Longtime faculty members find the event stirring, especially so because it binds students to a creed that dates from ancient Greece.
“When I hear the oath I get chills,” said Dr. Michael Prislin, professor of family medicine and UC Irvine associate dean for student affairs. “No matter what happens in the advance of biotechnology, it is caring for other people that is timeless. There is a value to holding someone’s hand. There is a reemergence of the themes of humanism.”
Deans readily concede they can’t prove the ritual works, but they tell stories of student enthusiasm.
Fleming of Los Angeles, the incoming UC Irvine student, described the event as a comfort. After 13 years working as a veterinary nurse, she is humbled by the prospect of becoming a doctor, especially the “fear that I could do harm in this profession,” she said.
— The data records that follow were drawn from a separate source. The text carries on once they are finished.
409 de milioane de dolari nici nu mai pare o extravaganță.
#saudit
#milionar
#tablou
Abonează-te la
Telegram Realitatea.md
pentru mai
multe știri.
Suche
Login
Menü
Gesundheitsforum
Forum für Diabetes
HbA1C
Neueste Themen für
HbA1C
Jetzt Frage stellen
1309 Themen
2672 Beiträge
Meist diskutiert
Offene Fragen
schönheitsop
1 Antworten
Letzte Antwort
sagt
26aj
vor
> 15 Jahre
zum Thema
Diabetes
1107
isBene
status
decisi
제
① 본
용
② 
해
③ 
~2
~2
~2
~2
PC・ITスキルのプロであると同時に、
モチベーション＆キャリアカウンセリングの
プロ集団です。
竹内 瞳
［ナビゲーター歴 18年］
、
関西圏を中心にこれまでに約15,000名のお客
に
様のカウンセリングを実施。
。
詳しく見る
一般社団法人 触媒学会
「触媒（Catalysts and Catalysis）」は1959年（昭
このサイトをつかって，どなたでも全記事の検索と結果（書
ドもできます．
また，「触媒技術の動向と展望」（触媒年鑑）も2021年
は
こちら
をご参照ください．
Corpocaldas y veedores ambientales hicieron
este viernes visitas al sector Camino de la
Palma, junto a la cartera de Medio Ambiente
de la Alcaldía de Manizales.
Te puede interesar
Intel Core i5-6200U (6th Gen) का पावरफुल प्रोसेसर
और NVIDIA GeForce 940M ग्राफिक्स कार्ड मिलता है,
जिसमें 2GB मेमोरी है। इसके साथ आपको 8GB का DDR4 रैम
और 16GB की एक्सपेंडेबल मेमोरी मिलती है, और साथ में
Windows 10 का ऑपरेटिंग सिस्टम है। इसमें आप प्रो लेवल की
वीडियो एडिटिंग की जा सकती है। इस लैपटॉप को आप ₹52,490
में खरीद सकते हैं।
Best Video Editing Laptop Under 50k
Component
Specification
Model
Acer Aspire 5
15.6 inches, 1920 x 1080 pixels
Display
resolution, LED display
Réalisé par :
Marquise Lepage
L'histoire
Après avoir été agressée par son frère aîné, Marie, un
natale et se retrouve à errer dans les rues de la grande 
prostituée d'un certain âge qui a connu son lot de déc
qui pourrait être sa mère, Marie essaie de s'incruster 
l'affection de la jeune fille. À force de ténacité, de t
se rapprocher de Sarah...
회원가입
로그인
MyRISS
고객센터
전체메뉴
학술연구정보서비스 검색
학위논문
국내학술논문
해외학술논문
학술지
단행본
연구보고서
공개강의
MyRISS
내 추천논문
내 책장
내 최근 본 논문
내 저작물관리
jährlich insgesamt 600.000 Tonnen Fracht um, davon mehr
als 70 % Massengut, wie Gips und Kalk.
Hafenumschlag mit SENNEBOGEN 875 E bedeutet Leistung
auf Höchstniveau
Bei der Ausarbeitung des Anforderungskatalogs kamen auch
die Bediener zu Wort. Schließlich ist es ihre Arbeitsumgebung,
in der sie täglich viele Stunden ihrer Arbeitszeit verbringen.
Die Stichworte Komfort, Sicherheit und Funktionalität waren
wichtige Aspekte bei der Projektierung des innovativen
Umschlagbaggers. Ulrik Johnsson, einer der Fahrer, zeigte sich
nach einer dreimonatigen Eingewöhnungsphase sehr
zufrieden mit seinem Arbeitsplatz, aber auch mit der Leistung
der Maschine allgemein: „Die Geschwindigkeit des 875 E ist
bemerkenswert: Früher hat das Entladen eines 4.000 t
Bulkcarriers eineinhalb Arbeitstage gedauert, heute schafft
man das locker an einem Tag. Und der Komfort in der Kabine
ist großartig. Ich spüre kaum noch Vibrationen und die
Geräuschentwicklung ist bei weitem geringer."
“I want to be among people who are as gracious and compassionate and honest as possible,” she said after the ceremony, adding: “My main concern is that my classmates would be irresponsible children who I couldn’t trust with anything. I am very pleased to see the learning process includes this.”
Several deans said an affirmation of humanism is needed now more than ever. For one thing, training is more rushed. Patient stays in hospitals are shorter and students’ time with them briefer.
“Today, a patient is admitted and goes home the next day,” said Columbia’s Lewis. “People in the hospital are so much sicker. The wonderful luxury of taking time with patients is no longer there and students are rushed and pushed.”
A Memorable Spontaneous Moment
In the few years the ritual has been performed, one moment has become emblematic. Through an oversight, administrators at Columbia in 1995 had failed to provide a coat for one student.
When Dr. Daphne Stewart, today a resident at UCLA, walked to the stage, the deans were at a loss. They shook her hand, shrugged their shoulders and sent Stewart back to her seat. Coatless.
In a moment that has become legend, Lewis spontaneously called Stewart back to the stage, took off her own coat and put it on Stewart.
The audience rose to applaud.
“I think it is so important to have these students be part of the profession and realize it is a giving, caring society,” said Lewis, recalling the dual symbolism.
“It seemed to be the right thing to do at the time.”